[Dataset entries]
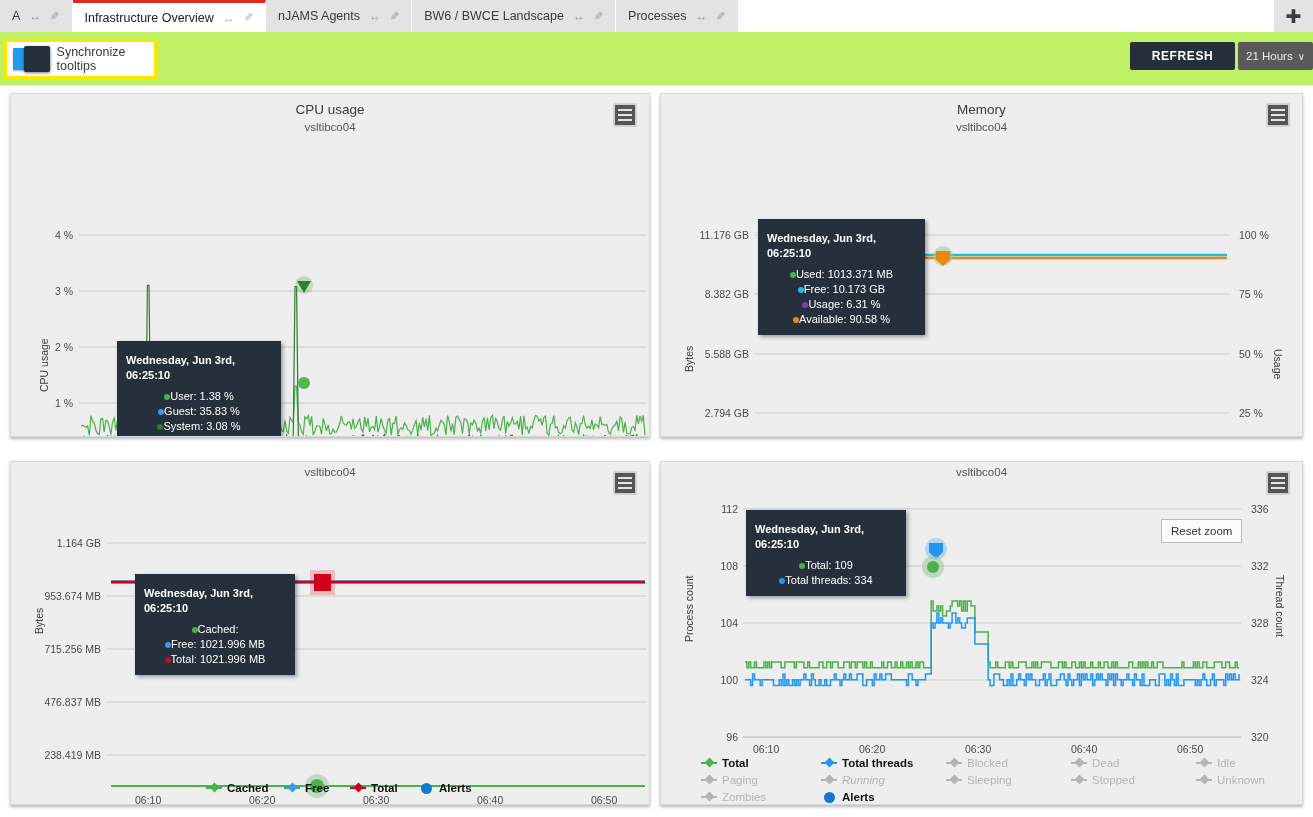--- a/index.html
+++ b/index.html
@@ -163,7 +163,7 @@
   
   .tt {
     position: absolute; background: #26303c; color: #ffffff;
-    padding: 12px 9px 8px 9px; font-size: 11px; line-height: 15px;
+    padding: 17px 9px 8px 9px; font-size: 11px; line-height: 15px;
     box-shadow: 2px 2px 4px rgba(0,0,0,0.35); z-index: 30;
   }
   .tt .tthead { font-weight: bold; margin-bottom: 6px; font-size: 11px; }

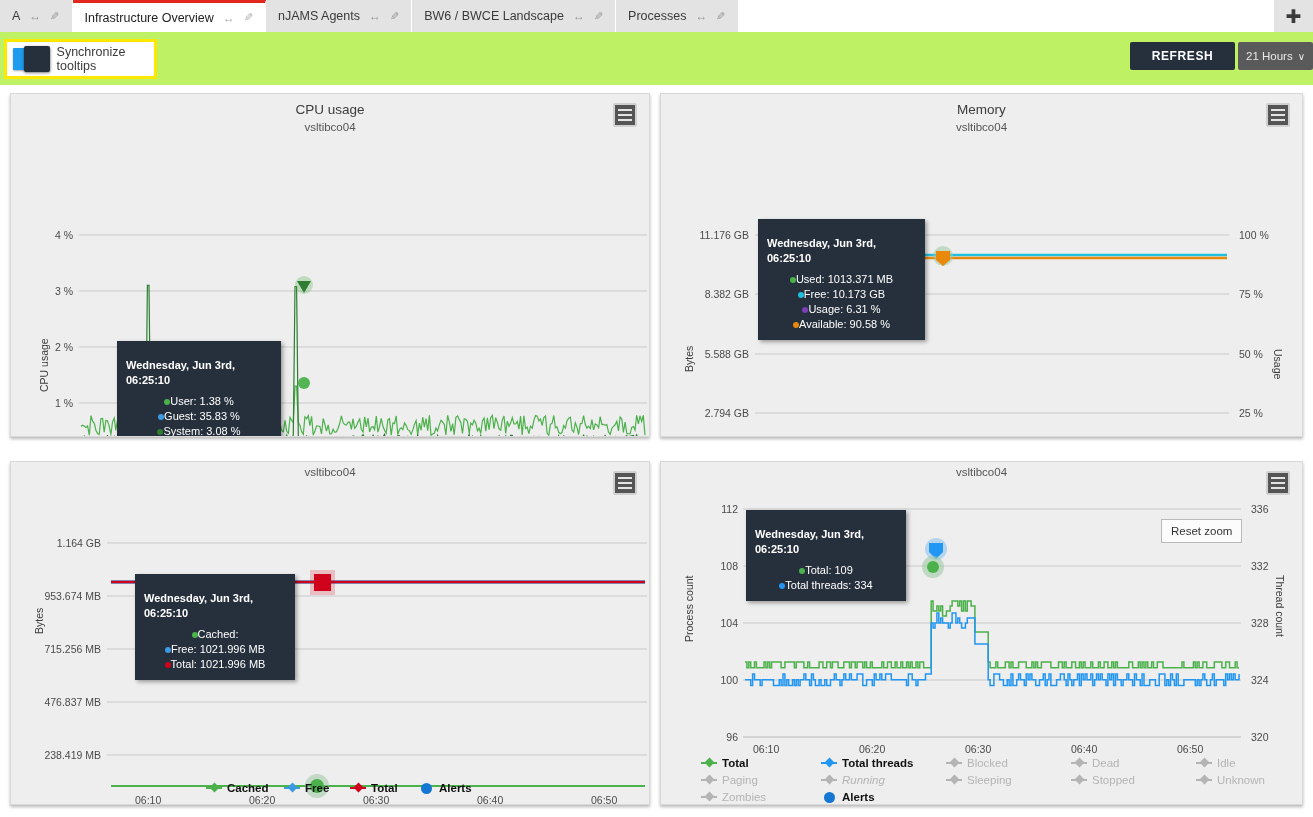--- a/index.html
+++ b/index.html
@@ -420,6 +420,7 @@
 </div>
 
 <div class="panel" id="panel-procs">
+  <div class="chart-title">Running OS Processes</div>
   <div class="chart-sub">vsltibco04</div>
   <div class="menu-btn">
       <i></i>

● Work instructions
The word to find is "class". Copy every line of the records that holds it.

● Your response
 <div class="panel" id="panel-procs">
+  <div class="chart-title">Running OS Processes</div>
   <div class="chart-sub">vsltibco04</div>
   <div class="menu-btn">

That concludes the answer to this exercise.